= Benjamin Blayney =

English divine and Hebraist, best known for his revision of the King James Version

Benjamin Blayney (1728 – 20 September 1801) was an English divine and Hebraist, best known for his editorial revision of the King James Version of the Bible.

==Life==
Blayney was educated at Worcester College, Oxford (B.A. 1750), and became fellow and later vice-principal of Hertford College. He was awarded B.D. in 1768.

He was employed by the Clarendon Press to prepare a corrected edition of the King James Version of the Bible. This appeared in 1769, but most of it was destroyed by fire in the Bible warehouse, Paternoster Row, London. Blayney then studied Hebrew; he received the degree of D.D., was appointed Regius professor of Hebrew in 1787, and in the same year was made canon of Christ Church, Oxford.

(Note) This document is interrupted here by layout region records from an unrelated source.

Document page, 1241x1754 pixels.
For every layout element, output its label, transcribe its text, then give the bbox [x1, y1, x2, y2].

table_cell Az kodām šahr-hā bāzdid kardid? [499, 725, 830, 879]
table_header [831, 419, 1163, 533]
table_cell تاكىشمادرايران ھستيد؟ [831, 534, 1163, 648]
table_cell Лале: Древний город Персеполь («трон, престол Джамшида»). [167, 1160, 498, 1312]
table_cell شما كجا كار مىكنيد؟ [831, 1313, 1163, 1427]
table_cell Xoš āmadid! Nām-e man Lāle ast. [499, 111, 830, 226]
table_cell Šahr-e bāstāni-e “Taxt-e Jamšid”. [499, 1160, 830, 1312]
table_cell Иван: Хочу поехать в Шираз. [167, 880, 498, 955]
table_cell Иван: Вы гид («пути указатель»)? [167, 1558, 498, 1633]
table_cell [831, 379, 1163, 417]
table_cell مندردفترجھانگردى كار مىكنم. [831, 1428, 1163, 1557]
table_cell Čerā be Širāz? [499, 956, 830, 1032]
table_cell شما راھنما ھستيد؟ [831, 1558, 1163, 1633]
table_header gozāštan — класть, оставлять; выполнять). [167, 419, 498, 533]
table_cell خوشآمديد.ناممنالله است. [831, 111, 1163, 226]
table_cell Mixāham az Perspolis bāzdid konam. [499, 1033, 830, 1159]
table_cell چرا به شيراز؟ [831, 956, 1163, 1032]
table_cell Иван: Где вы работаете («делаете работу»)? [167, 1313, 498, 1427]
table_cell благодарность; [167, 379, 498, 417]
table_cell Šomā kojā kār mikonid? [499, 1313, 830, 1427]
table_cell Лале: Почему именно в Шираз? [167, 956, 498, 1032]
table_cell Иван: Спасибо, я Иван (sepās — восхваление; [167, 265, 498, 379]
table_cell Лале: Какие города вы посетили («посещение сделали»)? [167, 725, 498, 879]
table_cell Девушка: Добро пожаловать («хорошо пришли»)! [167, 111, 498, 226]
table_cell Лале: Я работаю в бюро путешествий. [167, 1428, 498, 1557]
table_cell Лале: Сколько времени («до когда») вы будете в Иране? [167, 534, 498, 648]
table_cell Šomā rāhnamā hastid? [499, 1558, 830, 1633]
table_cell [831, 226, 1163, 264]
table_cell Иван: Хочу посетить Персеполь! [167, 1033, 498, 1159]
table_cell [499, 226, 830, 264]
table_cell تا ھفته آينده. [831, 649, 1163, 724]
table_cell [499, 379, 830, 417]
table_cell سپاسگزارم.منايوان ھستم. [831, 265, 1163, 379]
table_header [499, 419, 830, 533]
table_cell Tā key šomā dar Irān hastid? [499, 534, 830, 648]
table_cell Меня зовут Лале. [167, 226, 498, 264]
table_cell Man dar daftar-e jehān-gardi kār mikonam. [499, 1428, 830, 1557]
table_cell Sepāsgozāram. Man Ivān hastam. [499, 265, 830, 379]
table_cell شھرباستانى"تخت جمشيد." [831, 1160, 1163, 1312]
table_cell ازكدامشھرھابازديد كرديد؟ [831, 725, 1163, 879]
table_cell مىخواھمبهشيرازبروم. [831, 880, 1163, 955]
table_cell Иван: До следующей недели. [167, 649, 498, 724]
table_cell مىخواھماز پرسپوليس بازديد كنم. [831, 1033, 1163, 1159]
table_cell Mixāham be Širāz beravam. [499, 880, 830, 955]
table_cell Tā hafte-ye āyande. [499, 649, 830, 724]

On 20 September 1801, he died at his rectory of Poulshot, Wiltshire.

==Principal works==
- A Dissertation by Way of Inquiry into the True Import . . . of Daniel ix. 24 to the End," etc., 1775–97, which was translated into German by J. D. Michaelis;
- a new translation of Jeremiah and Lamentations, 1784;
- an edition of the Samaritan Pentateuch in Hebrew characters, 1790;
- a new translation of Zechariah, 1797.